Center for Advanced BioEnergy Research, University of Illinois at Urbana-Champaign

Thursday, December 16, 2010

'Green genes' in yeast may boost biofuel production by increasing stress tolerance

Physorg.com
December 15, 2010

An effort to increase biofuel production has led scientists to discover genes in yeast that improve their tolerance to ethanol, allowing them to produce more ethanol from the same amount of nutrients. This study, published in the December 2010 issue of Genetics, shows how genetically altered yeast cells survive higher ethanol concentrations, addressing a bottleneck in the production of ethanol from cellulosic material (nonfood plant sources) in quantities that could make it economically competitive with fossil fuels.

"Our hope is that this research will take us closer to the goal of producing cheap, efficient, and environmentally friendly cellulosic ethanol," said Audrey P. Gasch, Ph.D., a researcher involved in the work and an Assistant Professor of Genetics from the University of Wisconsin-Madison. "At the same time, we've learned a lot about how cells respond to alcohol stress. So the project has been very productive from multiple angles."

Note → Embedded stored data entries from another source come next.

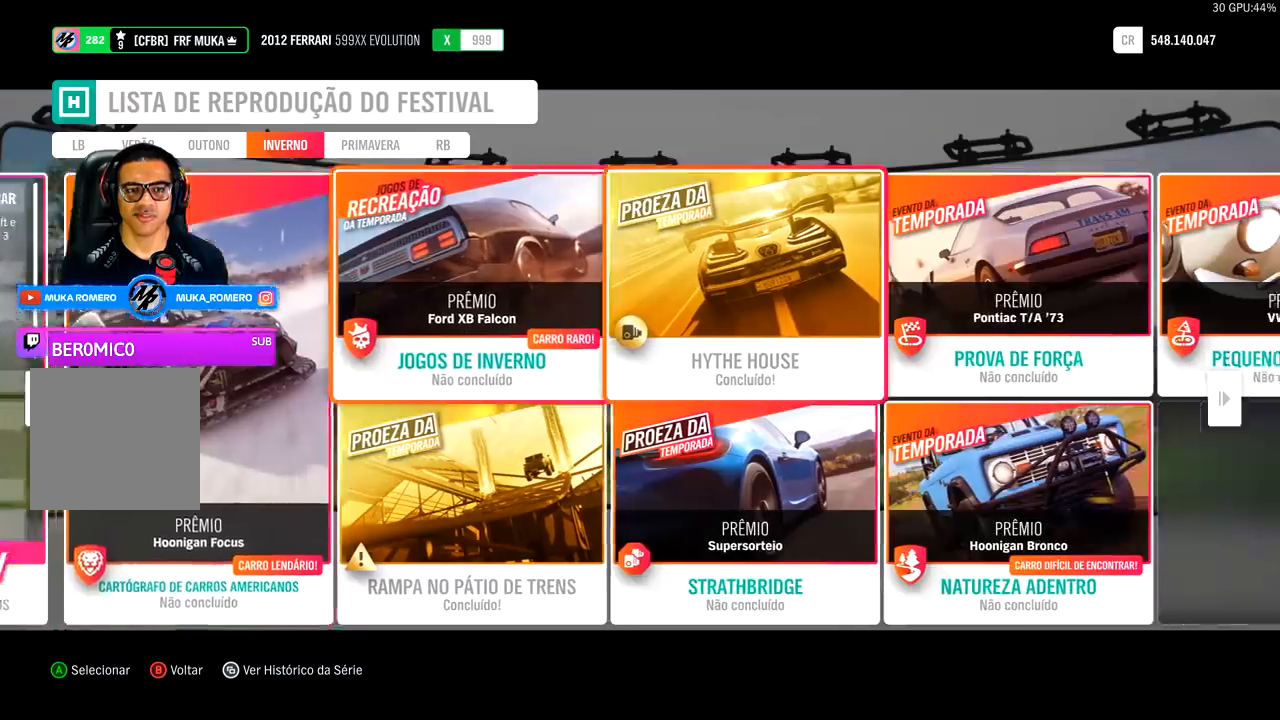
{"buttons": [], "left_stick": "center", "right_stick": "center", "events": [[233, "DPAD_DOWN", "down"], [367, "DPAD_DOWN", "up"]]}
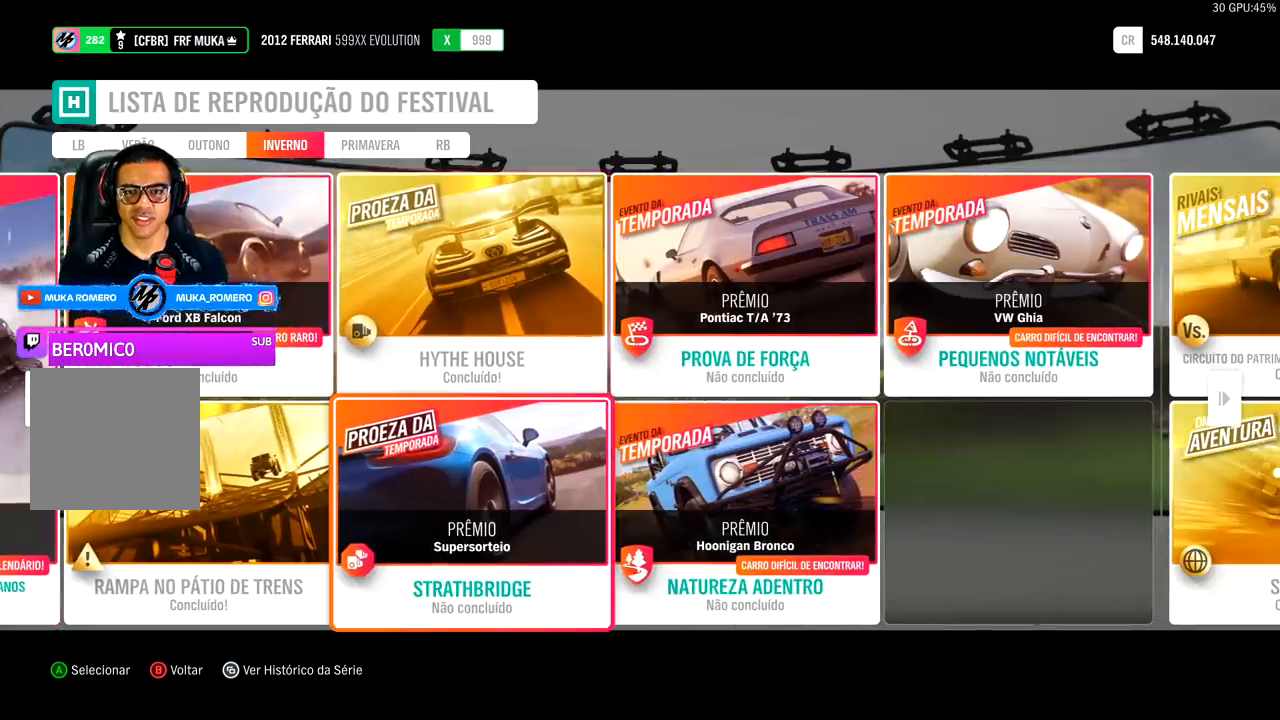
{"buttons": [], "left_stick": "center", "right_stick": "center", "events": []}
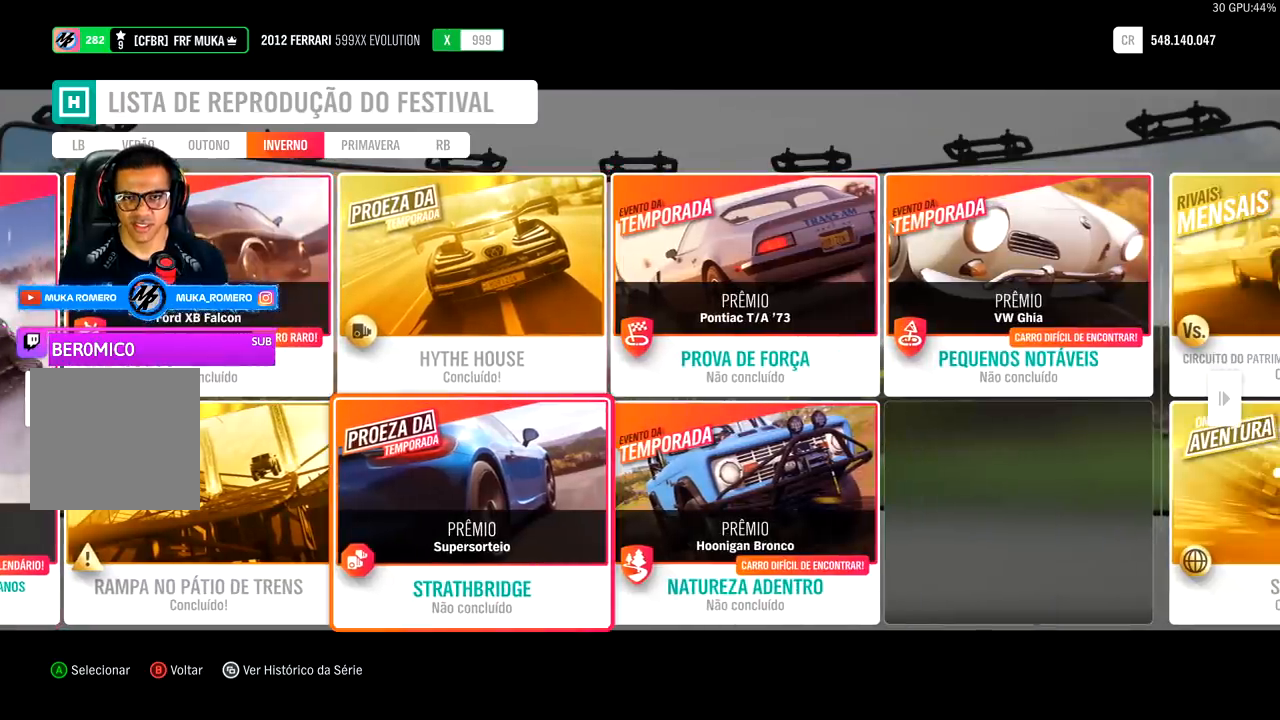
{"buttons": [], "left_stick": "center", "right_stick": "center", "events": [[200, "A", "down"], [333, "A", "up"]]}
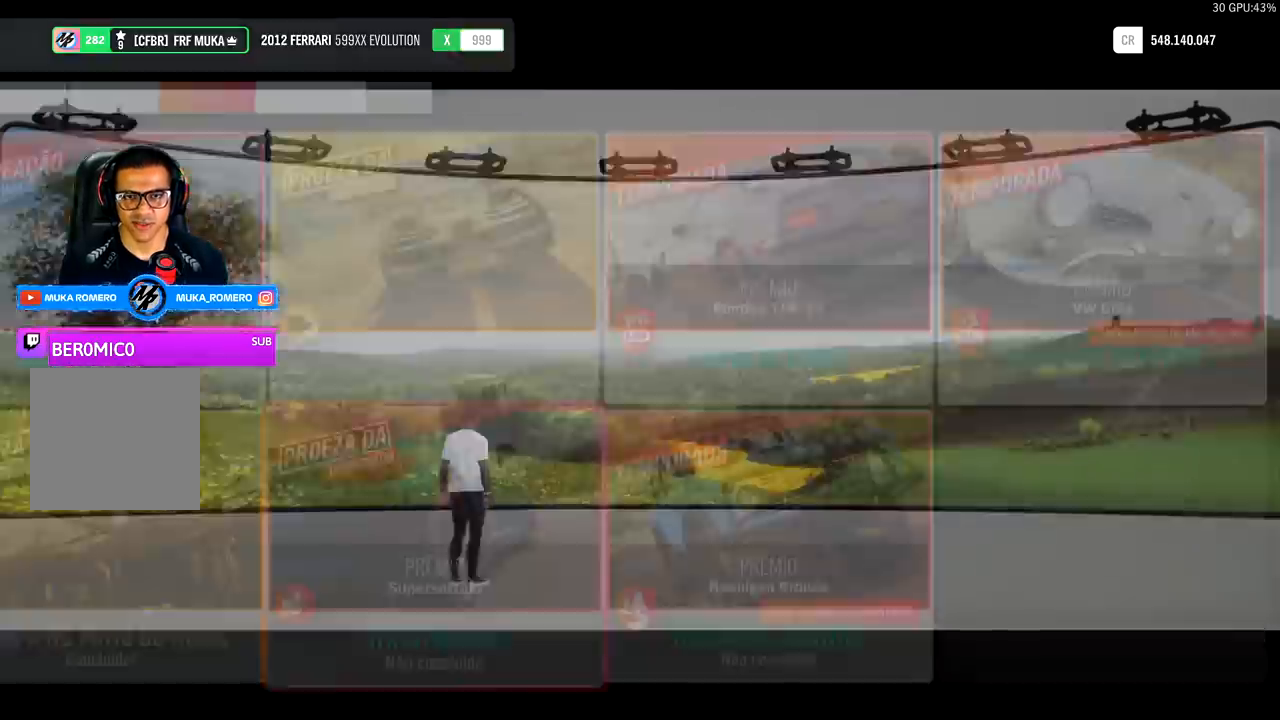
{"buttons": [], "left_stick": "center", "right_stick": "center", "events": []}
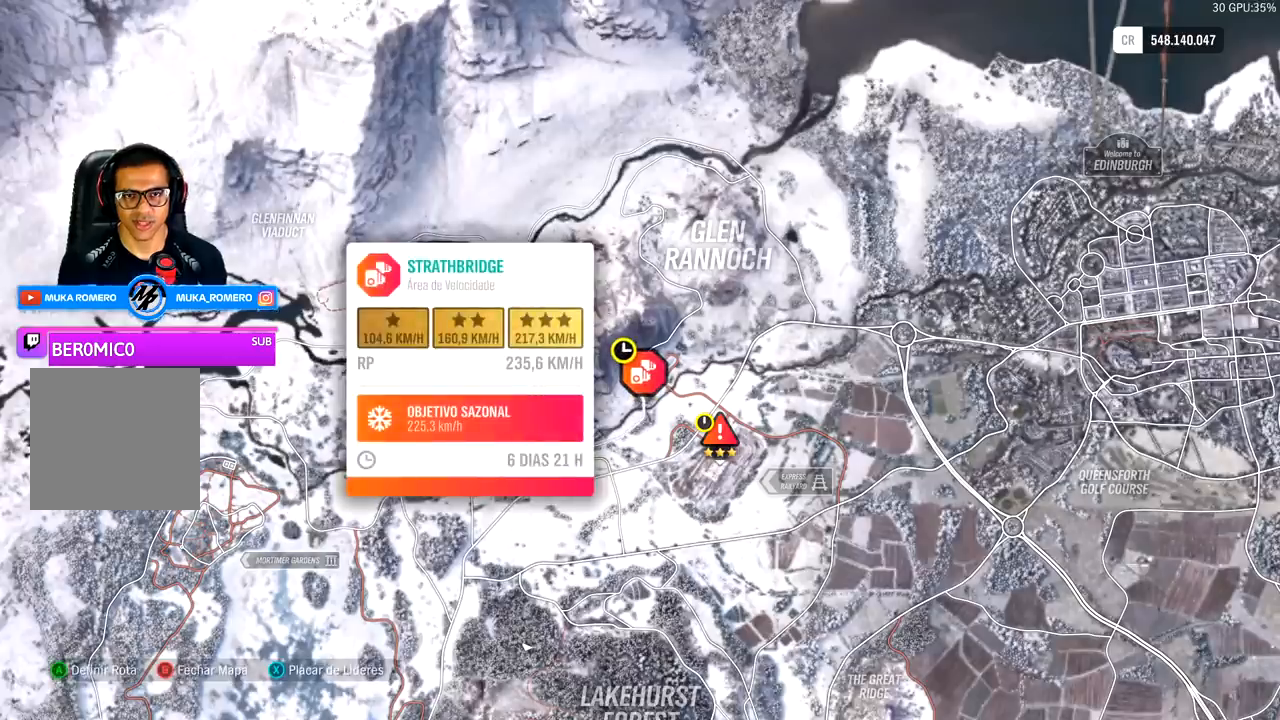
{"buttons": [], "left_stick": "center", "right_stick": "up", "events": [[400, "right_stick", "up"]]}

To make this discovery, scientists turned to nature, studying how natural strains of the yeast Saccharomyces cerevisiae respond to ethanol treatment. They concluded that many wild strains of yeast respond to ethanol much differently than do traditional laboratory strains. When these wild yeast cells were treated with a low dose of ethanol, they mounted a response to become super-tolerant to high doses. By comparing and contrasting strains with different responses to ethanol, the researchers were able to quickly identify the specific genes responsible for the increased ethanol tolerance. They identified all genes in the yeast genome whose expression was affected when cells responded to ethanol. Comparing the responses of wild strains and a laboratory strain pointed the researchers to genes involved in high ethanol tolerance. The researchers were able to coax super ethanol tolerance in the laboratory strain by increasing expression of these genes.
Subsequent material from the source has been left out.